Esta es la historia de tres amigos: Iliá, que quería ser fotógrafo, Misha, que quería ser poeta, y Sania, que quería ser pianista. Y cada uno no lo consigue a su manera, pero consiguen otras cosas, sucedáneos (algo también muy soviético). Iliá acaba enredado en las corrientes subterráneas que atravesaron aquellos años (publicaciones clandestinas, libros prohibidos, huida-exilio…); Misha cruza turbulencias y, cuando creía estar donde quería estar, todo se desmorona de la manera más ingenua; Sania, al que una herida trunca esas aspiraciones, encuentra otro camino en la musicología. Pero esto es una sola capa, tres únicos hilos. En el reverso (o en el anverso, según se mire), están las mujeres. Por su fuerte presencia, Olga, la mujer de Iliá, es la otra protagonista de la novela, Aliona, la joven y atormentada mujer de Misha, o la ausencia de mujeres, en el caso de Sania. Y familia, amigos y enemigos, que, como las piezas de un inmenso puzle, van encontrando su lugar (y no es sencillo encontrar acomodo en el puzle soviético). Aquellos nada maravillosos años. Si ponemos, una detrás de otra, la narrativa rusa desde finales del siglo XIX hasta finales del siglo XX, nos encontraremos con que la felicidad era una rareza (en todo caso, un espejismo personal, individual), que el alma rusa es un lugar sombrío, que los destinos se tuercen con facilidad, y que, pese a todo, hay una vitalidad por ser, por estar, por formar parte de algo. Que la Historia, para ser medianamente entendida, debe ser mirada con lupa, hasta encontrar lo pequeño, y que nos dicen más del siglo las novelas que los libros de historia. Que la historia de la Unión Soviética la escribieron los novelistas, los poetas, incluso con sus vidas, y que esto fue así porque no miraban (o bien poco) los grandes nombres, sino que descendían hasta aquellos millones de desconocidos, ese revoltijo humano lleno de anhelos y temores. Aquellos años, después de todo, fueron los años del miedo, de un sordo temor sobre el que se construía el Estado, y que, cuando todo cayó, por una cuestión de gravedad, dio paso a una desorientación mayúscula, a un no saber qué hacer, a un no tener nada que hacer. El temor, el miedo a aquello que podía ocurrir, desapareció ante la certeza de que ya nadie te iba a perseguir porque ni tan siquiera valía la pena hacerlo: no eras nada, absolutamente nada.  

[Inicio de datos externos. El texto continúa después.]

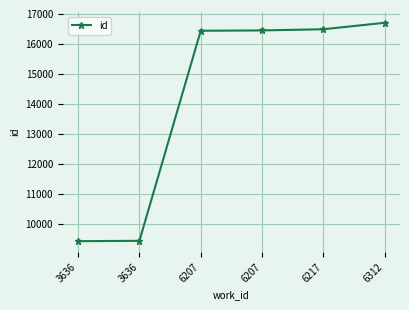

Rank the categories by value from highest to lowest.

6312, 6217, 6207, 6207, 3636, 3636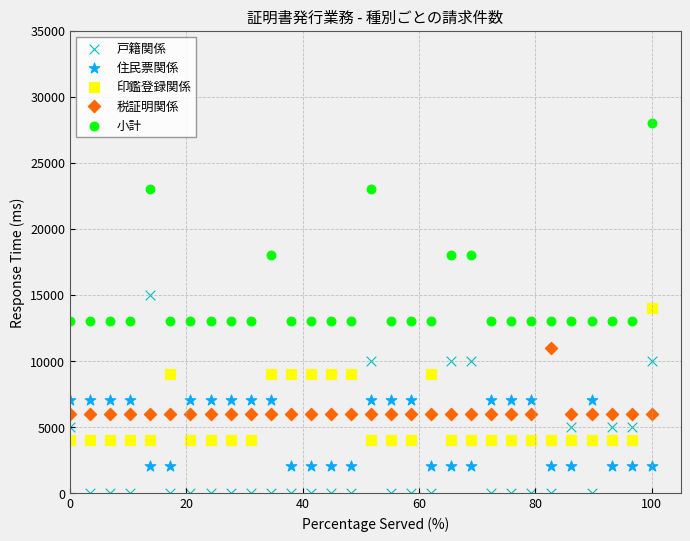

Across all data points, what is the range of Y values (max minus min)?

28000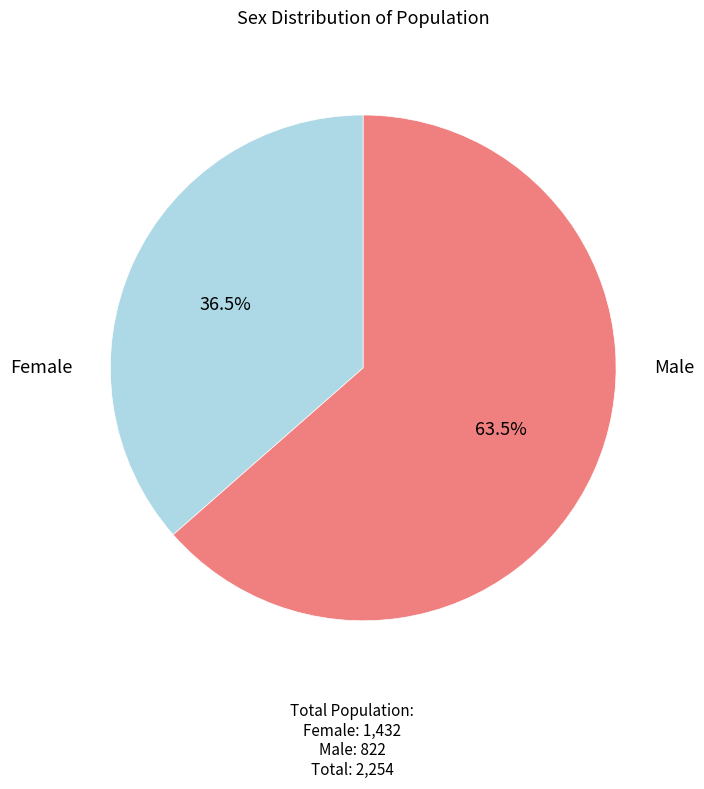

Is there a majority slice in this chart?

Yes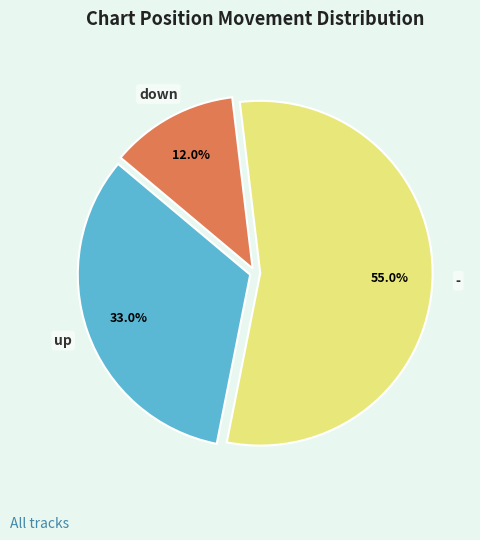

To the nearest percent, what is the average slice percentage?

33%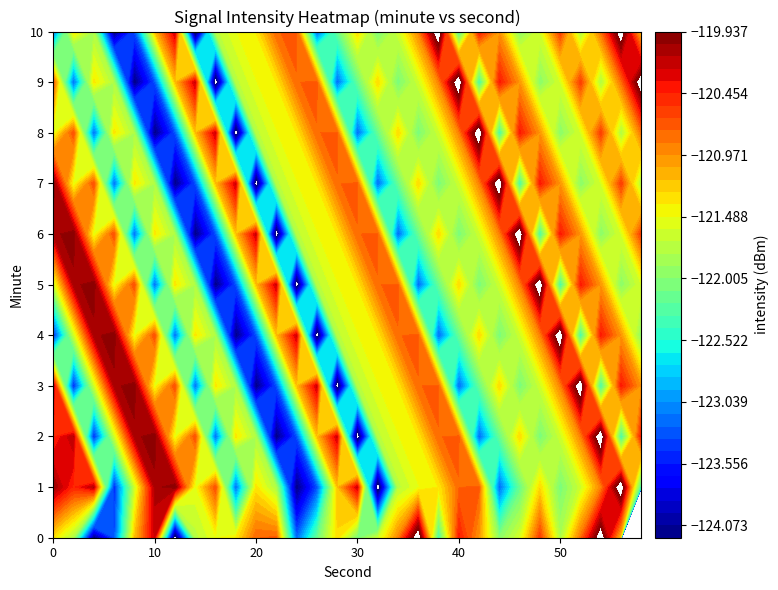

Rank the categories by 18 value from highest to lowest.

7, 6, 2, 0, 10, 9, 3, 1, 5, 4, 8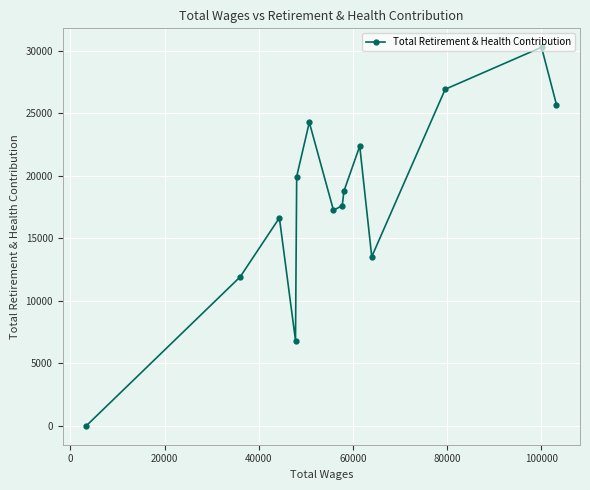

What is the greatest value displayed?

30259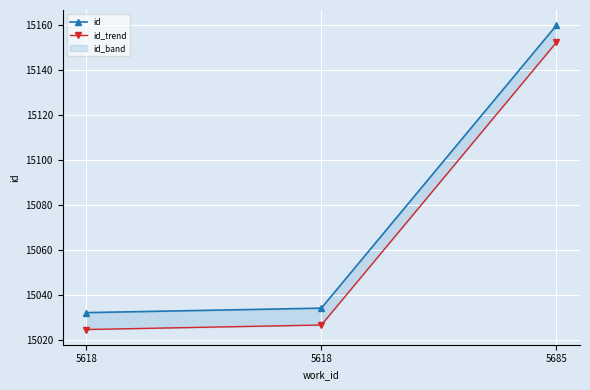

How many lines are shown in the chart?

2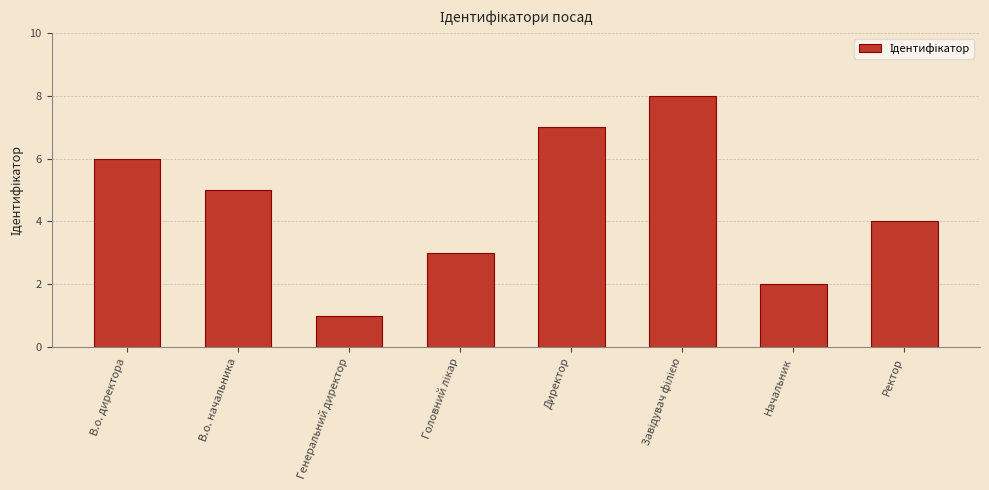

What is the sum of all values?

36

La mejor obra de Kafka fue la Unión Soviética y aquello que la sucedió. El absurdo se convirtió en una manera de estar en el mundo, y cucarachas ignoradas (hasta que se les da muerte o mueren y se les barre) lo eran todos. Pero con esto y a pesar (y eso es también Una carpa bajo el cielo), uno sigue siendo una persona, con sus sentimientos y sus cosas, con sus esperanzas, sus amores y desamores, sus relaciones, sus pequeñas y grandes tragedias y sus pequeñas alegrías. Corazoncitos siguen latiendo, y frente a la frustración, están las pequeñas victorias, que son las que nos hacen seguir, aquí y ahora como allá y entonces.